A decade later he's sticking to his guns:
"I don't know when and I don't know how high. But gold is going a lot higher.
"Gold is the bubble of all bubbles. It's
the mother of all bubbles. It's the bubble people will go to when
they've exhausted all other bubbles.
"Here's why: It is moveable. It is easily
transferable across borders in times of crisis. It's a currency. It's
liquid. It's easily tradeable.
"I'm a fan of all hard assets, but
particularly gold. It's the largest part of my portfolio and it will
continue to be until this cycle is over."
The reason for Giustra's confidence about the gold price – and gloom
about the financial system – is all about US monetary policy.While it started with the so-called Greenspan-put in the Nineties, Giustra said the Fed "crossed the Rubicon" when it first embarked on quantitative easing (in December 2008, when gold was worth $830 an ounce).
The Fed has already racked up close to $3 trillion and purchases of $40 billion a month for "at least the next 27 months" by the Fed's own calculations under open-ended QE3 will add another $1 trillion.
"Everyone is frozen with fear. Everyone is in cash," says Giustra.
"The only reason you haven't seen inflation – hyperinflation – yet" with all the cheap money flooding markets is because the velocity of money – the speed at which money changes hands in the economy – is at its lowest since 1959, when it was first measured:
"If it [velocity of money] stays that way, you won't get inflation. But the first whiff of inflation and things can pick up quickly."
Giustra says like in chess the Fed is in an "inescapable trap". It's been cornered by the queen, a rook and a bishop – a triple threat:
It cannot reign in the excess liquidity by raising interest rates because it will destroy what is only a fragile recovery.

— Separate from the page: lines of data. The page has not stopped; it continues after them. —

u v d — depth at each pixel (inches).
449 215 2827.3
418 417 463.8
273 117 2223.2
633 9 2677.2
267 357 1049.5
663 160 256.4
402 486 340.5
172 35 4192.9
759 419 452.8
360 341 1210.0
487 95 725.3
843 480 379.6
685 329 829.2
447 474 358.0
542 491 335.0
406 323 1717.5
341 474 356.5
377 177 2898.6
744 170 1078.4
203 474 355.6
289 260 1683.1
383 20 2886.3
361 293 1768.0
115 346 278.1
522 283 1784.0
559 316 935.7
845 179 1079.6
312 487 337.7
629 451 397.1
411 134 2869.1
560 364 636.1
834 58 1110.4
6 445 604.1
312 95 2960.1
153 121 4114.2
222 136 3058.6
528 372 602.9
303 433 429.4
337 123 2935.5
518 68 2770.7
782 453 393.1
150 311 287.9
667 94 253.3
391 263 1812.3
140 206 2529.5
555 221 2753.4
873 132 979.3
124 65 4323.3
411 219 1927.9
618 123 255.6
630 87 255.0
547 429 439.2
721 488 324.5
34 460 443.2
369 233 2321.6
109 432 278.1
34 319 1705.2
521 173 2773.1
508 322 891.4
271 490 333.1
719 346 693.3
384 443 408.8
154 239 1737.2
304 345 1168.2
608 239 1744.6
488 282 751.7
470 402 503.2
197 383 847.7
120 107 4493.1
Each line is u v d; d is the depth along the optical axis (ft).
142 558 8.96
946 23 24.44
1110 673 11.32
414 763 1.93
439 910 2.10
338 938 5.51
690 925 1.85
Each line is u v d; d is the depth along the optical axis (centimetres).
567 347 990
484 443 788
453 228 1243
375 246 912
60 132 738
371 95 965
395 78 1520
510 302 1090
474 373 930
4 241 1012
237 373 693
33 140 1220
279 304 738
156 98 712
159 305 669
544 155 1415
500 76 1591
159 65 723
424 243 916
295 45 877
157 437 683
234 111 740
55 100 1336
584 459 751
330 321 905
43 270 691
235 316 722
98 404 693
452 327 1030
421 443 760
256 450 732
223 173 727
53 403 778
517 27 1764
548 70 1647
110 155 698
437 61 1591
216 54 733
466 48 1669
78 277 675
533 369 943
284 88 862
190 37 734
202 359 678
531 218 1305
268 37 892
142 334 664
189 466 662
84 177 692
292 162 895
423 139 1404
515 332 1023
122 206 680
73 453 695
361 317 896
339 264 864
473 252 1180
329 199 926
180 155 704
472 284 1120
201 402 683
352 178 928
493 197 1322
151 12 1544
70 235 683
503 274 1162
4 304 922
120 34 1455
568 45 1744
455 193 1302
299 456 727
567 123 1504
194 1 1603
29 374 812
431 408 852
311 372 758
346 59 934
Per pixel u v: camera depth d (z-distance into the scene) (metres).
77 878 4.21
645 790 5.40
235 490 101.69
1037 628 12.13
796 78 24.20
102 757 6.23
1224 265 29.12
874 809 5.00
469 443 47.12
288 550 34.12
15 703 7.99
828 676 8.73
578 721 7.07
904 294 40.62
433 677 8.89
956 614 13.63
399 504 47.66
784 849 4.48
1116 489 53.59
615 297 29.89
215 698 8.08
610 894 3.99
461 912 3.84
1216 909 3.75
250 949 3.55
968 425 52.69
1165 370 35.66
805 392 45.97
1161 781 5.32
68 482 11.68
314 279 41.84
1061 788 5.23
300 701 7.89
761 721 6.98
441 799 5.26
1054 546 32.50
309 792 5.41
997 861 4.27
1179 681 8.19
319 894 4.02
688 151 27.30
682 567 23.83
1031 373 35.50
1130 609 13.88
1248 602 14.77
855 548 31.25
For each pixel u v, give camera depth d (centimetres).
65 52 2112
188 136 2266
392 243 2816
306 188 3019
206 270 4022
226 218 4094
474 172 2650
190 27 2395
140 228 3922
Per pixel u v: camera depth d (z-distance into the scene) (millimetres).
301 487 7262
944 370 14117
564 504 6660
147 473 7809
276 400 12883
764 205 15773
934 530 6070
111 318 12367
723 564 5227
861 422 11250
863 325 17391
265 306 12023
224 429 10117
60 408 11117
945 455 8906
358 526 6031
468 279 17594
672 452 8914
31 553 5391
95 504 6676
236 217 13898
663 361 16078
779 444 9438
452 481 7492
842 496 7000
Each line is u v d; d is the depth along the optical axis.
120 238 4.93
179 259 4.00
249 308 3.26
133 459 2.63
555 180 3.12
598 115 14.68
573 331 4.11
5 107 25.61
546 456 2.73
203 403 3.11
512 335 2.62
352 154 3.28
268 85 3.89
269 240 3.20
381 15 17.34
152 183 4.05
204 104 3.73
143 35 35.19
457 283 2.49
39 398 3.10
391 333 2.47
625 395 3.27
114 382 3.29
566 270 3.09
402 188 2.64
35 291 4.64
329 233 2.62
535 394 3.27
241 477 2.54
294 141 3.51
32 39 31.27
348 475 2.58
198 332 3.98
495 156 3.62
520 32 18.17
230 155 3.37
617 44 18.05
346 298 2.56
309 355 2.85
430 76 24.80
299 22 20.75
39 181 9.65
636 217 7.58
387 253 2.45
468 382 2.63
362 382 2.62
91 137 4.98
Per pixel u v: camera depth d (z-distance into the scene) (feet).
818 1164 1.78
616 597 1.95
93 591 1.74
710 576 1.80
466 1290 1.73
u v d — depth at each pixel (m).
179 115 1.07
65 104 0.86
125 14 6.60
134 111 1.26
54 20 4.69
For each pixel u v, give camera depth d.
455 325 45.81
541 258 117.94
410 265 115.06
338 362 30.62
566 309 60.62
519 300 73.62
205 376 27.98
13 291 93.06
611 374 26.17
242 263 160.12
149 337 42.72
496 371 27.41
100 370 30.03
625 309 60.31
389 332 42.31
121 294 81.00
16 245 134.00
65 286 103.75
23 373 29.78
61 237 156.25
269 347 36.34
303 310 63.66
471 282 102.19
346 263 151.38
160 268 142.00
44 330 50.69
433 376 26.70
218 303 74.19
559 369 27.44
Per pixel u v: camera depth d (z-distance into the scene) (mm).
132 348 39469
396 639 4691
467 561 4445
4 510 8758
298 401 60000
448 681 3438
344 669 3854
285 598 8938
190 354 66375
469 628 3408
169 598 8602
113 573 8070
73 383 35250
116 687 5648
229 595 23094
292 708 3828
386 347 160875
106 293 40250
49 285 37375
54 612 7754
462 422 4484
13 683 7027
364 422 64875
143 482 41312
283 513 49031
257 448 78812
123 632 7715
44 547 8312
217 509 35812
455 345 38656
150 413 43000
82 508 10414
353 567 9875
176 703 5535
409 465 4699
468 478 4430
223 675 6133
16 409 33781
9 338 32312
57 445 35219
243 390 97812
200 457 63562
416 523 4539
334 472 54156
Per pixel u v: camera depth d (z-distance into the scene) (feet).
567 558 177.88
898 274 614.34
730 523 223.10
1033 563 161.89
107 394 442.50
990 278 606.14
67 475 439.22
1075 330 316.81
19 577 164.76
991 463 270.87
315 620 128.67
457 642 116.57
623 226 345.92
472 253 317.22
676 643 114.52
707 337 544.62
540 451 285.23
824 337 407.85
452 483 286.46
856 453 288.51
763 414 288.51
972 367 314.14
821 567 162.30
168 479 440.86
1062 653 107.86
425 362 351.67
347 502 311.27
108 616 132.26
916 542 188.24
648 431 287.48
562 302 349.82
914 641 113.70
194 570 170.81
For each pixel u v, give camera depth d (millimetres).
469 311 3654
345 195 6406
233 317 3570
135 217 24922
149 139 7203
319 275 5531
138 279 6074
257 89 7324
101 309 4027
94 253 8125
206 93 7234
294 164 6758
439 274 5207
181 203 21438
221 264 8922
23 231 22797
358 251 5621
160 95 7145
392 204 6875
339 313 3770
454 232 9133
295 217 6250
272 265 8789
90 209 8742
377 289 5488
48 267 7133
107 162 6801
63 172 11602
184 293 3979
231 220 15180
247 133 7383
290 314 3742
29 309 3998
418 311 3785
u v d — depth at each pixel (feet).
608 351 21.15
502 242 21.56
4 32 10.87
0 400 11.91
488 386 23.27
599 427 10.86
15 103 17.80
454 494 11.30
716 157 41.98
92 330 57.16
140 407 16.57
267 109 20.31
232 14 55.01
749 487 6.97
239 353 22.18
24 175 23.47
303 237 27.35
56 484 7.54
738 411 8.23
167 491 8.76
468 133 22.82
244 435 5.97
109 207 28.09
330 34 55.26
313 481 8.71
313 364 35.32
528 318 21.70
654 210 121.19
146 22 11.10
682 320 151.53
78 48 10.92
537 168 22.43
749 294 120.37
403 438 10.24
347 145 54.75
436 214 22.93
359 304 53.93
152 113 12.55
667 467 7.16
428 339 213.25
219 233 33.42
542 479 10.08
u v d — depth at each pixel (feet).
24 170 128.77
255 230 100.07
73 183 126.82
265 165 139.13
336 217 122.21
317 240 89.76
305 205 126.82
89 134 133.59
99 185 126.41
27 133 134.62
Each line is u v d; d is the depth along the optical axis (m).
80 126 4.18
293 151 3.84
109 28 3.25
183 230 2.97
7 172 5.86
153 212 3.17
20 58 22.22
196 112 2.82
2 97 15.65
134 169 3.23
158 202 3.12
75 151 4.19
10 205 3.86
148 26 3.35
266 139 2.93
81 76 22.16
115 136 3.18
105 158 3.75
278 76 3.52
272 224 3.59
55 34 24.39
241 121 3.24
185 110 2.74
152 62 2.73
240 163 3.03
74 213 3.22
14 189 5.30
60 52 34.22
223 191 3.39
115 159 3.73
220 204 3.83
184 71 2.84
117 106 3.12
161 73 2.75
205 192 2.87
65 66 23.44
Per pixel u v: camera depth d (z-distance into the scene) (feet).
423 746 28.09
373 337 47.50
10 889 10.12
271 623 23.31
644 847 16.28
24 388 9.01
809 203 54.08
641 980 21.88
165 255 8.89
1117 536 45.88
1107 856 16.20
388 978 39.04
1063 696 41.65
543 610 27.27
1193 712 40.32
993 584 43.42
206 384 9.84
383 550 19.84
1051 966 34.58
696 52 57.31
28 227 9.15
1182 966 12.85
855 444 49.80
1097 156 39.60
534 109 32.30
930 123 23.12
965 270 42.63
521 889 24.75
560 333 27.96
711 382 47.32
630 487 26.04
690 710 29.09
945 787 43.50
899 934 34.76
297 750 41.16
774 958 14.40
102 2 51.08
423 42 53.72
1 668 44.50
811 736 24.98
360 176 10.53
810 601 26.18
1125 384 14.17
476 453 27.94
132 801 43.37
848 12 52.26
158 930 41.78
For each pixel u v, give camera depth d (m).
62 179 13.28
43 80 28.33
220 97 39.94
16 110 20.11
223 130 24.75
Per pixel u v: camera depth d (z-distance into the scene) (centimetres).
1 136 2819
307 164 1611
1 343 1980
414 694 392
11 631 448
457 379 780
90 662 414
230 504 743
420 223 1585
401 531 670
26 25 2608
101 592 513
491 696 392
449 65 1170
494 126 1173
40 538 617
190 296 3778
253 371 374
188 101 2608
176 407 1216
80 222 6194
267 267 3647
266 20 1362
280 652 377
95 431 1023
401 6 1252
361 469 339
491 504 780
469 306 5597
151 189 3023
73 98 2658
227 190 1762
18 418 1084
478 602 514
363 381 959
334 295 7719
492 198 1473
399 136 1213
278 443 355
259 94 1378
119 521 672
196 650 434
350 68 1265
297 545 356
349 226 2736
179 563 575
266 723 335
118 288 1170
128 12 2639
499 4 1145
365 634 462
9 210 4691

With debt through budget deficits on its way to $20–$25 trillion, the US government will be the first in trouble if the Fed tries to normalize rates.
Thirdly, the Fed's own balance sheet is such that it could become insolvent – its debt:equity ratio is 51:1 with the bulk of its holdings in longer maturities which they won't find buyers for.
"It's the beginning of the end for the US dollar. I don't want to sound apocalyptic, but how else does this end? You have to be on the right side of this trade."
Giustra knows what he is talking about.
He made his money in a rare combination of two very different industries – gold mining and movie making. And he has a rare knack for timing the market.
Giustra started out at as mining industry dealmaker in the 1980s and got out when the market turned sour in the early nineties.
He then founded Lionsgate, today the biggest independent Hollywood studio.
By 2001 he was back in mining setting up among others Wheaton River which would morph into what is today the world's number two gold (Goldcorp) and silver (Silver Wheaton) companies with a combined market value of $48 billion.